Healthy Communication with the ‘DEAR MAN’ Skill
When it comes to communicating our needs effectively, many of us struggle. It’s easy to shy away from difficult conversations or confrontation, especially we don’t feel particularly skilled at being assertive. Whether you're expressing a concern to a friend, advocating for your needs in a relationship, or asking for a raise at work, the DEAR MAN skill from Dialectical Behavior Therapy (DBT) can be a helpful tool. DEAR MAN is a structured approach to communication that helps you assert yourself in a clear, respectful, and effective way. Let’s break it down.
The DEAR in DEAR MAN describes what you do:
Describe: Start by describing the situation without emotions or judgments. Stick to the facts to help the other person understand your perspective.
Example: “Last week, I noticed you didn’t include me in the meeting invite.”Express: Share your feelings and thoughts about the situation. Be honest and direct, but avoid blaming.
Example: “I felt left out and frustrated when I wasn’t included.”Assert: Clearly state what you need or want from the other person.

* **Supplied information**:
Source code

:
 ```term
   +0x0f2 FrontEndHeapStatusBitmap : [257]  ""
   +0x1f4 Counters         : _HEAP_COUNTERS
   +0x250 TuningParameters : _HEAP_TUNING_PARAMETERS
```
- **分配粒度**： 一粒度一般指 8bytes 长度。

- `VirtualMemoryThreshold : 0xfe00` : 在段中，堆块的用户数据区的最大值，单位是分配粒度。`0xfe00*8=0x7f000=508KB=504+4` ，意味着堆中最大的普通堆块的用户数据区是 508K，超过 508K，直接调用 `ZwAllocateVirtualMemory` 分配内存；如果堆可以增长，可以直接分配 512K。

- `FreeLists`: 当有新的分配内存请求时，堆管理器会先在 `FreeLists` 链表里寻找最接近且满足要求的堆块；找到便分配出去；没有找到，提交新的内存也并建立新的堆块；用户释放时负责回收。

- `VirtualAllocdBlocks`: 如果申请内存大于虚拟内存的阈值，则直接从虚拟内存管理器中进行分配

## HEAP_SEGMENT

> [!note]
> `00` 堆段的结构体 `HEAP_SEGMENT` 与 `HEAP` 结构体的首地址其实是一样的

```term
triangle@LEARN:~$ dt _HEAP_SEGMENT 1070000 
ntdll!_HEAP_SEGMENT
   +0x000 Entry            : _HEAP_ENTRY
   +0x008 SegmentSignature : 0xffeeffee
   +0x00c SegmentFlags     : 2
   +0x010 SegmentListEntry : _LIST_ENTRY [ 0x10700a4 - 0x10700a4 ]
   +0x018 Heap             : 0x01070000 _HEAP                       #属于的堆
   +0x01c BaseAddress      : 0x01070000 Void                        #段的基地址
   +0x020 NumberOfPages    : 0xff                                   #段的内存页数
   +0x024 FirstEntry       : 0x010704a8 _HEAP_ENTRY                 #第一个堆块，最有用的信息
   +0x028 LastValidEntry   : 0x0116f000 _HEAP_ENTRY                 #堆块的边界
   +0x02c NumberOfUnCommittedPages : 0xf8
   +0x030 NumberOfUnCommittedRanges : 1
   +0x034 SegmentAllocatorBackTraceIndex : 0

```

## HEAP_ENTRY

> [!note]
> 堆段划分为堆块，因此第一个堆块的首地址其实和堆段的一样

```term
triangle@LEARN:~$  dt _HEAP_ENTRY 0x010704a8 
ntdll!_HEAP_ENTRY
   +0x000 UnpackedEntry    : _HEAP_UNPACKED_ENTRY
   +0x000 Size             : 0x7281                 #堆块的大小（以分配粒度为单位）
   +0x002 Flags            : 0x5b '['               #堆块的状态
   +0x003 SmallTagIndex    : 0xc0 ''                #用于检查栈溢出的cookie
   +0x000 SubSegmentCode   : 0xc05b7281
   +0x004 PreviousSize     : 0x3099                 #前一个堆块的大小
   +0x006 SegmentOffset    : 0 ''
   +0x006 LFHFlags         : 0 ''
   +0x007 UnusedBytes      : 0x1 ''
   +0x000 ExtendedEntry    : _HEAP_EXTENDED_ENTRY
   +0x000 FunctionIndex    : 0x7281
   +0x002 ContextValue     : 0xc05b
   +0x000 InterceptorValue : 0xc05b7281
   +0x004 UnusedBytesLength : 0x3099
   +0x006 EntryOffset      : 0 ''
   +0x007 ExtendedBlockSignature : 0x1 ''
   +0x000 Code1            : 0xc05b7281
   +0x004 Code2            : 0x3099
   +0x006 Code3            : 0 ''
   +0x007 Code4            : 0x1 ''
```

* **What you are asked to do**: Please copy the DEAR MAN text word for word between "Healthy Communication with" and "break it down.", inclusive.

* **Reply**:
Healthy Communication with the ‘DEAR MAN’ Skill
When it comes to communicating our needs effectively, many of us struggle. It’s easy to shy away from difficult conversations or confrontation, especially we don’t feel particularly skilled at being assertive. Whether you're expressing a concern to a friend, advocating for your needs in a relationship, or asking for a raise at work, the DEAR MAN skill from Dialectical Behavior Therapy (DBT) can be a helpful tool. DEAR MAN is a structured approach to communication that helps you assert yourself in a clear, respectful, and effective way. Let’s break it down.